The premises, so unexpectedly and unwillingly abandoned by its late obese tenant, harbored, besides herself, only one living creature—a fat kitten.

The ferry house stood above the dangerous south bank of the river in a grove of oaks, surrounded for miles by open country.

A flight of rickety, wooden stairs pitched downward from the edge of the grassy bank to a wharf at the water’s edge—the mere skeleton of a wharf now, outlined only by decaying stringpieces. But here the patched-up punt was moored; and above it, nailed to a dead tree, the sign with its huge lettering still remained:

RED FERRY
HOLLER TWICE

sufficiently distinct to be deciphered from the opposite shore. Sooner or later the fugitive would have to come to the river. Probably the cavalry would catch him at one of the fords, or some rifleman might shoot him swimming. But, if he did not know the fords, and could not swim, there was only one ferry for him; east, west, and north he had long since been walled in. The chances were that some night a cock-o’-the-pines would squeal from the woods across the river, and then she knew what to do.

During those broiling days of waiting she had leisure enough. Seated outside her shanty, in the shade of the trees, where she was able to keep watch both ways—south for her own safety’s sake, north for the doomed man—she occupied herself with mending stockings and underwear, raising her eyes at intervals to sweep the landscape.

Nobody came into that heated desolation; neither voice nor gunshot echoed far or near. Day after day the foliage of the trees spread motionless under cloudless skies; day after day the oily river slipped between red mud banks in heated silence. In sky, on earth, nothing stirred except, at intervals, some buzzard turning, high in the blinding blue; below, all was deathly motionless, save when a clotted cake of red clay let go, sliding greasily into the current. At dawn the sun struck the half-stunned world insensible once more; no birds stirred even at sunset; all the little creatures of the field seemed dead; her kitten panted in its slumbers.
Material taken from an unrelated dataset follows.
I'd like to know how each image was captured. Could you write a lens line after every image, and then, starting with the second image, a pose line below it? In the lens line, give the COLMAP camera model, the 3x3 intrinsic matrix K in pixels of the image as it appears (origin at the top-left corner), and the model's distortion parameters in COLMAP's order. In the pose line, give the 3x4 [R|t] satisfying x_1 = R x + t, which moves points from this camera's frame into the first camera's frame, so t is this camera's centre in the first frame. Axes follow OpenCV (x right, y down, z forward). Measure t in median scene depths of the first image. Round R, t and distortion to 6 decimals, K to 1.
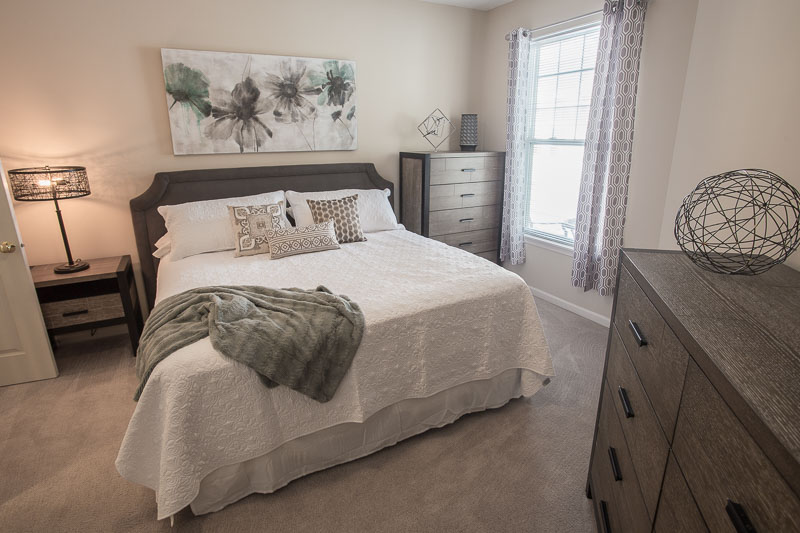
lens RADIAL K [[432.3, 0, 400.6], [0, 432.3, 270.3], [0, 0, 1]] dist [-0.057143, -0.000518]
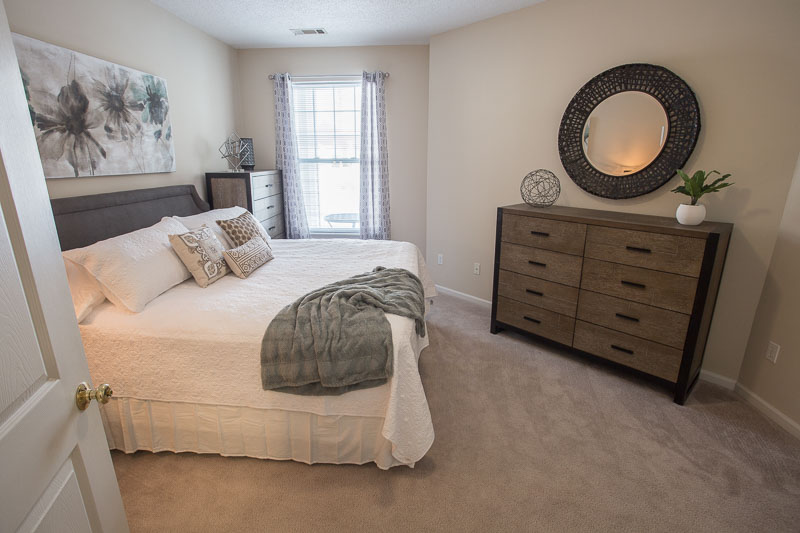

Every night the river fog shrouded the land, wetting the parched leaves; dew drummed on the rotting porch like the steady patter of picket-firing; the widow bird’s distracted mourning filled the silence; the kitten crept to its food, ate indifferently, then, settling on the Messenger’s knees, stared, round-eyed, at the dark. But always at dawn the sun burned off the mist, rising in stupefying splendor; the oily river glided on; not a leaf moved, not a creature. And the kitten slept on the porch, heedless of inviting grass stems whisked for her and the ball of silk rolled past her in temptation.

Half lying there, propped against a tree trunk in the heated shade, cotton bodice open, sleeves rolled to the shoulders, the Special Messenger mended her linen with languid fingers. Perspiration powdered her silky skin from brow to breast, from finger to elbow, shimmering like dew when she moved. Her dark hair fell, unbound; glossy tendrils of it curled on her shoulders, framing a face in which nothing as yet had extinguished the soft loveliness of youth.

At times she talked to the kitten under her breath; sometimes hummed an old song. Memories kept her busy, too, at moments quenching the brightness of her eyes, at moments twitching the edges of her vivid lips till the dreamy smile transfigured her.